Dando meias andadas, nós chegamos num ponto-verdadeiro, num
Burití-do-Zé. Dono de lá, Sebastião Vieira, tinha curral e casa.
E guardava munição da mais de dez mil tiros de bala.
Por
que foi que não se fez combate, depois naqueles meses todos? A
verdade digo ao senhor: os soldados do Governo perseguiam a gente.
Major Oliveira, Tenente Ramiz e Capitão Melo Franco ― esses não
davam espaço. E Medeiro Vaz pensava era um pensamento: a gente
mamparreasse de com eles não guerrear, não se esperdiçar ―
porque as nossas armas guardavam um destino só, de dever.
Escapulíamos, esquipávamos. Vereda em vereda, como os buritís
ensinam, a gente varava para após. Se passava o Piratinga, que é
fundo, se passava: ou no Vau da Mata ou no Vau da Boiada; ou então,
pegando mais por baixo, o São Domingos, no Vau do José Pedro. Se
não, subíamos beira desse, até às nascentes, no São
Dominguinhos. A ser o importante, que se tinha de estudar, era
avançar depressa nas boas passagens nas divisas, quando militar
vinha cismado empurrando. E preciso de saber os trechos de se descer
para Goiás: em debruçar para Goiás, o chapadão por lá vai
terminando, despenha.
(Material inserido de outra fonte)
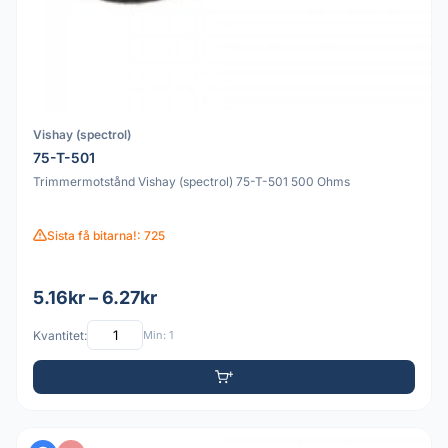
Vishay (spectrol)
75-T-501
Trimmermotstånd Vishay (spectrol) 75-T-501 500 Ohms
Sista få bitarna!: 725
5.16kr – 6.27kr
Kvantitet:
Min: 1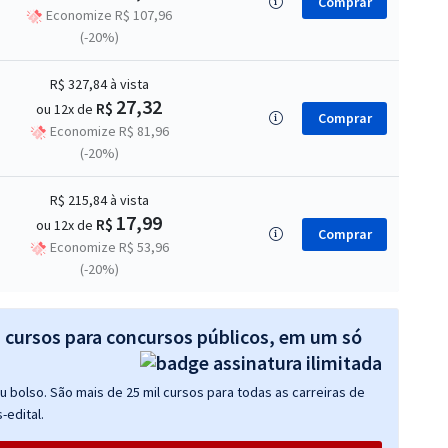
Comprar
Economize R$ 107,96
(-20%)
R$ 327,84
à vista
27,32
R$
ou 12x de
Comprar
Economize R$ 81,96
(-20%)
R$ 215,84
à vista
17,99
R$
ou 12x de
Comprar
Economize R$ 53,96
(-20%)
s cursos para concursos públicos, em um só
 bolso. São mais de 25 mil cursos para todas as carreiras de
-edital.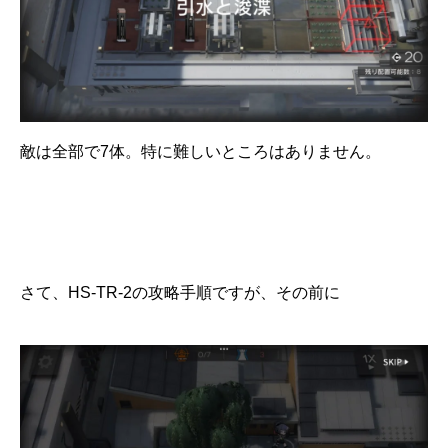
敵は全部で7体。特に難しいところはありません。
さて、HS-TR-2の攻略手順ですが、その前に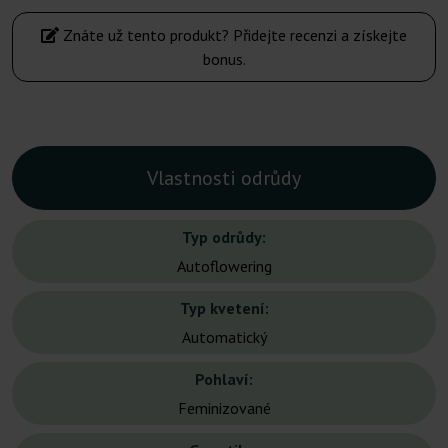
Znáte už tento produkt? Přidejte recenzi a získejte
bonus.
Vlastnosti odrůdy
Typ odrůdy:
Autoflowering
Typ kvetení:
Automatický
Pohlaví:
Feminizované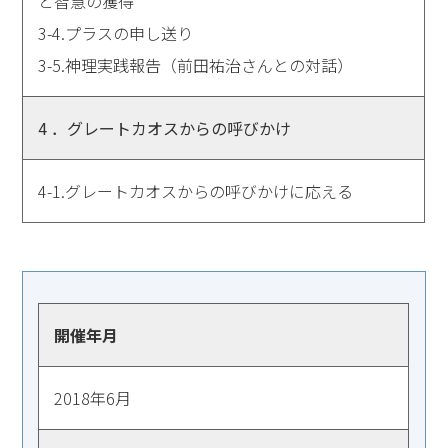
と智慧の獲得
3-4.プラスの申し送り
3-5.神理実践報告（前田祐治さんとの対話）
4 ．グレートカオスからの呼びかけ
4-1.グレートカオスからの呼びかけに応える
開催年月
2018年6月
Tem quebra-cangalhas e ladeiras terríveis
vermelhas. Olhe: muito em além, vi lugares de terra queimada e chão
que dá som ― um estranho. Mundo esquisito! Brejo do Jatobazinho:
de medo de nós, um homem se enforcou. Por aí, extremando, se
chegava até no Jalapão ― quem conhece aquilo? ― tabuleiro
chapadoso, proporema. Pois lá um geralista me pediu para ser
padrinho de filho. O menino recebeu nome de Diadorim, também. Ah,
quem oficiou foi o padre dos baianos, saiba o senhor: população de
um arraial baiano, inteira, que marchava de mudada ― homens,
mulheres, as crias, os velhos, o padre com seus petrechos e cruz e a
imagem da igreja ― tendo até bandinha-de-música, como vieram com
todos, parecendo nação de maracatú! Iam para os diamantes, tão
longe, eles mesmo dizendo! ...nos rios... Uns tocavam jumentos de
almocreve, outros carregavam suas coisas ― sacos de mantimentos,
trouxas de roupa, rede de caroá a tiracol. O padre, com
chapéu-de-couro prà-trasado. Só era uma procissão sensata
enchendo estrada, às poeiras, com o plequêio das alpercatas, as
velhas tiravam ladainha, gente cantável. Rezavam, indo da miséria
para a riqueza. E, pelo prazer de tomar parte no conforto de
religião, acompanhamos esses até à Vila da Pedra-de-Amolar. Lá
venta é da banda do poente, no tempo-das-águas; na seca, o vento
vem deste rumo daqui. O cortejo dos baianos dava parecença com uma
festa. No sertão, até enterro simples é festa.